▶ Input records

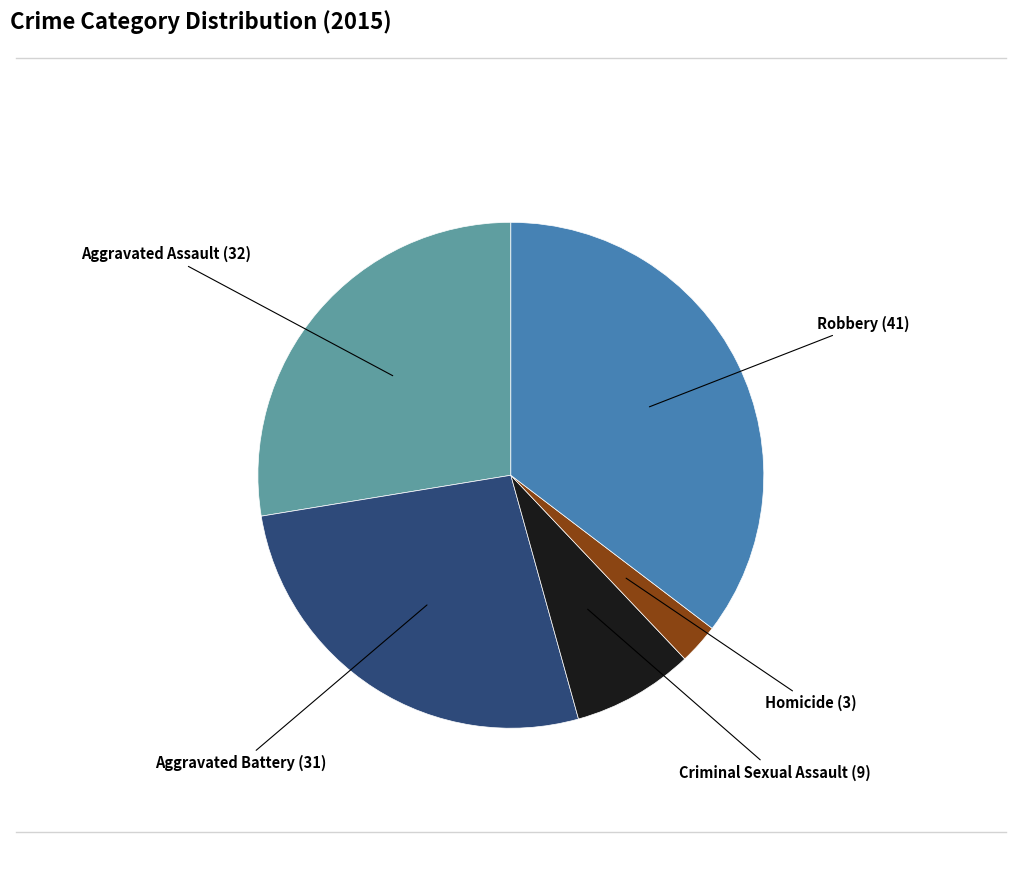

Is there any slice that represents more than half of the pie?

No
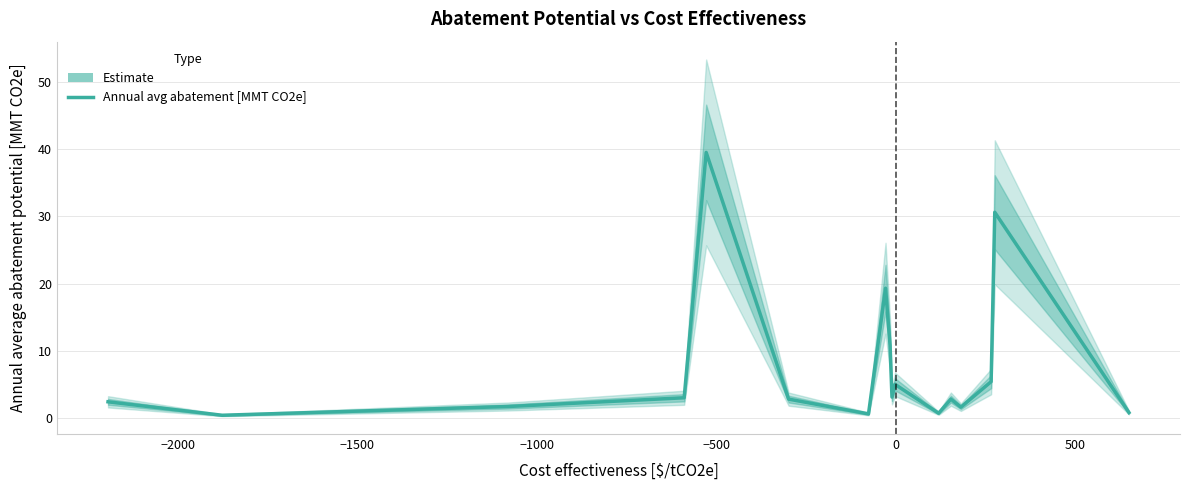

How many data points does each series have?

17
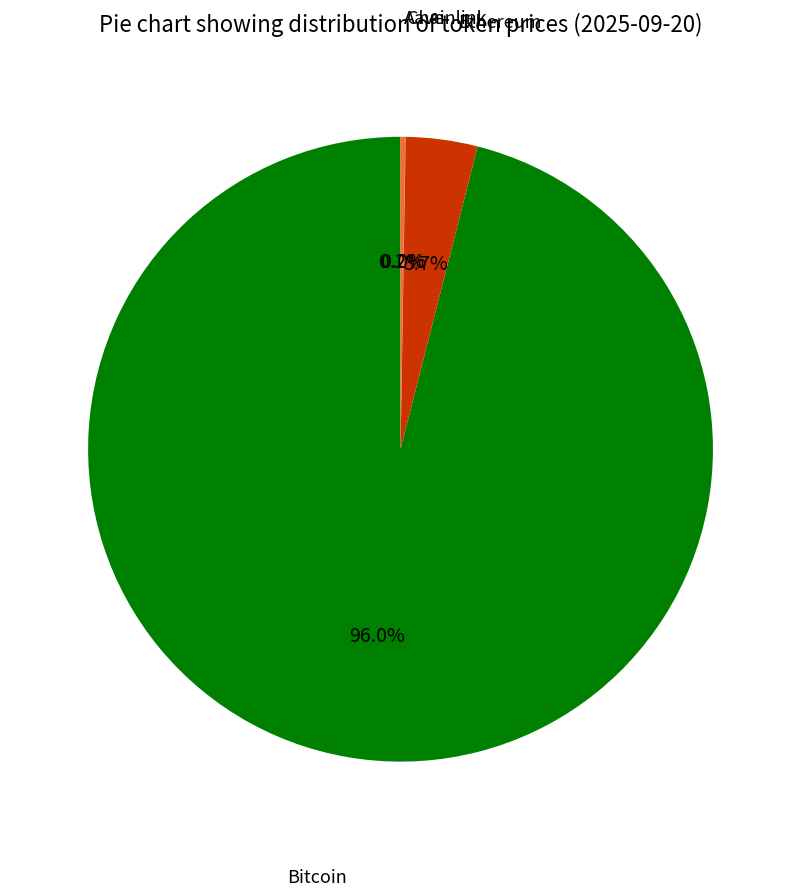

Is there a majority slice in this chart?

Yes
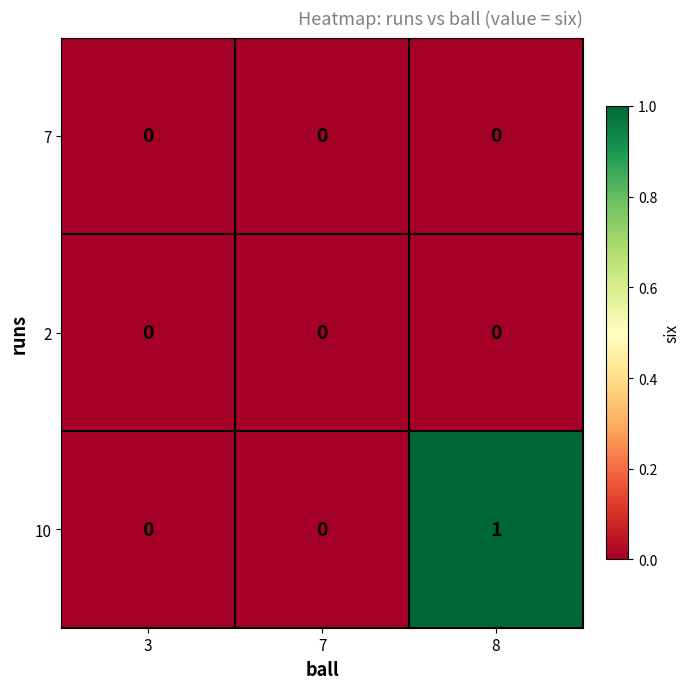

Which series has the largest total across all categories?

10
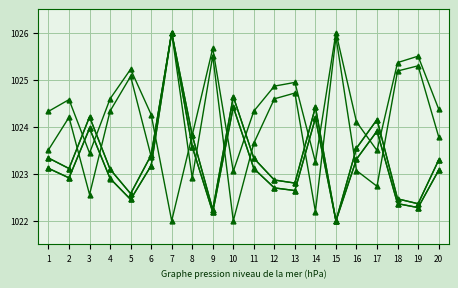

How many lines are shown in the chart?

6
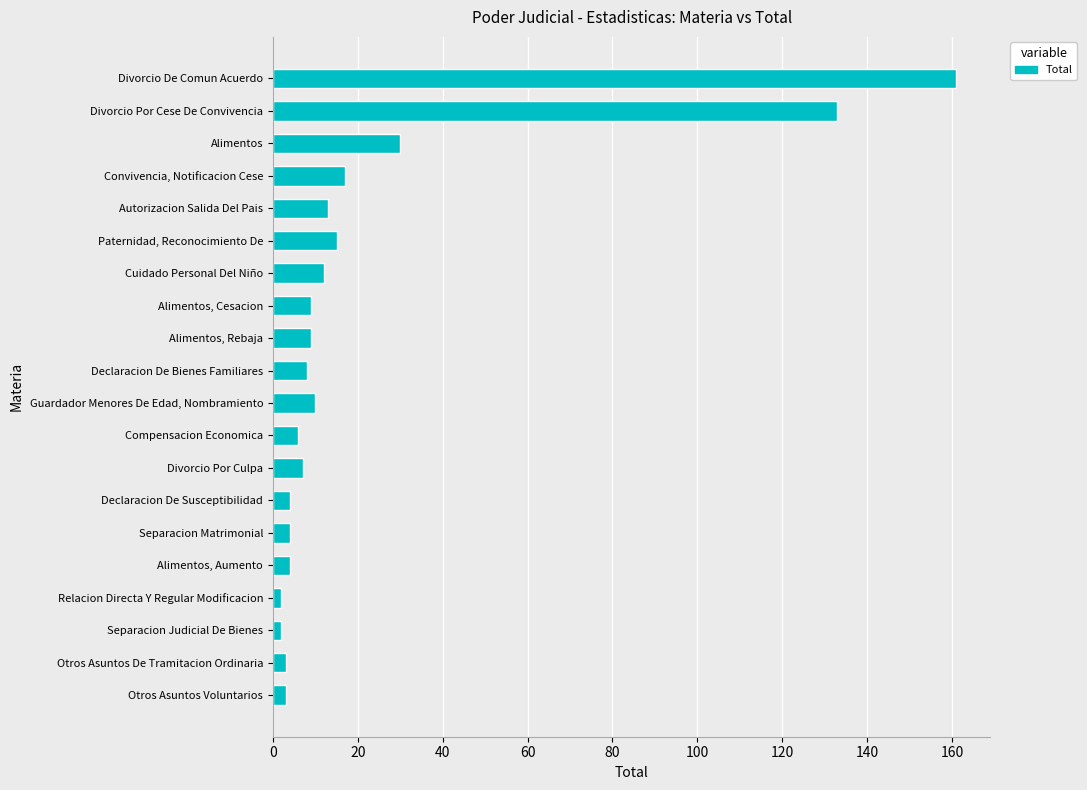

Reading bottom to top, extract all data points from this chart.

3	3	2	2	4	4	4	7	6	10	8	9	9	12	15	13	17	30	133	161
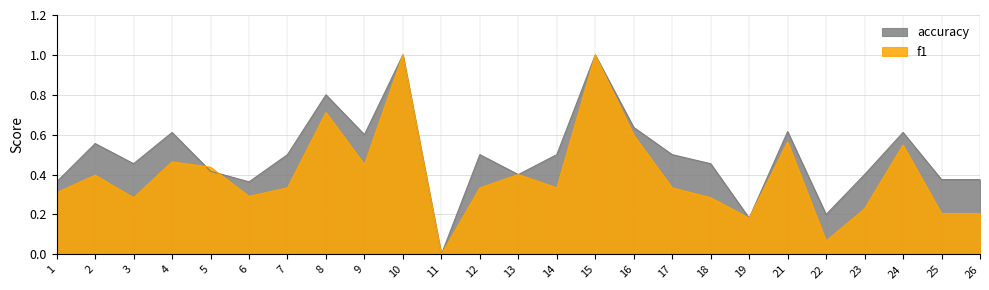

How many lines are shown in the chart?

2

▶ Activity
Copy the material above word for word, omitting the pictures.

▶ Finished exercise
Is there any slice that represents more than half of the pie?

No

How many data points does each series have?

17

Is there a majority slice in this chart?

Yes

Which series has the largest total across all categories?

10

How many lines are shown in the chart?

6

Reading bottom to top, extract all data points from this chart.

3	3	2	2	4	4	4	7	6	10	8	9	9	12	15	13	17	30	133	161

How many lines are shown in the chart?

2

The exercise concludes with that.